The most direct way the federal government could relieve housing cost burdens on low-income households is by giving them subsidies. Unlike food stamps or Medicaid, federal housing subsidies are not an entitlement: currently around one in five eligible renter households receives federal assistance. Policies that boost incomes—like the earned income tax credit, the minimum wage, or a proposed universal basic income—also help poor families pay for housing.
Q. What are consistent themes in this year’s presidential campaign proposals?
Three common features have emerged among 2020 presidential candidates’ housing proposals: alleviating housing cost burdens for low- and middle-income families, addressing local regulatory barriers to supply, and mitigating the impacts of past racially discriminatory policies.
Several candidates have proposed establishing new federal tax credits for renters. Conceptually similar to the mortgage interest deduction for homeowners, these credits would refund some income when renters file their federal taxes. One possible concern with giving households more money to spend on rent is that, in places like California with restrictive zoning, subsidies will just drive up rents. That’s a less likely outcome in cities where housing is abundant or easy to build, such as Houston or Detroit. The more households that receive subsidies—by extending them further up the income scale, for example—the greater the likely impact on housing prices.
There are also novel proposals for the federal government to use a combination of financial carrots and sticks to induce local governments to reform their zoning laws.
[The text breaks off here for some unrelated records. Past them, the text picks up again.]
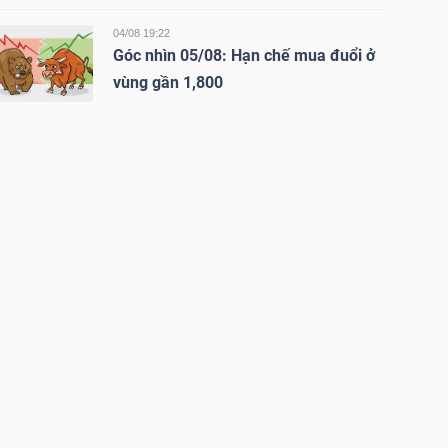
04/08 19:22
Góc nhìn 05/08: Hạn chế mua đuổi ở
vùng gần 1,800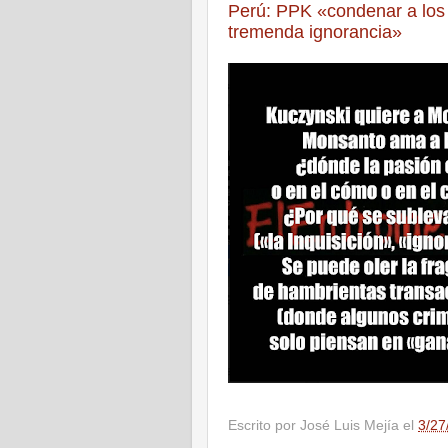
Perú: PPK «condenar a los
tremenda ignorancia»
Escrito por
José Luis Mejía
el
3/27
The likely success depends on how big the financial incentives would be; the most exclusionary local governments tend to be wealthy suburbs that receive little funding directly from HUD. Tying federal transportation funds to zoning reform is potentially a more promising approach.
A number of candidates are explicitly framing their housing plans as responses to racially discriminatory policies of the past. Specifically, black households today have lower homeownership rates and overall wealth than white households due to historic redlining, the federal government’s practice of systematically denying mortgages to black applicants and black neighborhoods. One proposed solution is a new “baby bonds” program, a federal annual grant to families with children, with a sliding scale based on income. Other proposals include downpayment subsidies for people living in historically redlined communities and more rigorous enforcement of federal fair housing laws. These proposals essentially try to remedy racial disparities without explicitly using race. However, neither family income nor geography are perfectly correlated with race, making precise targeting of benefits difficult.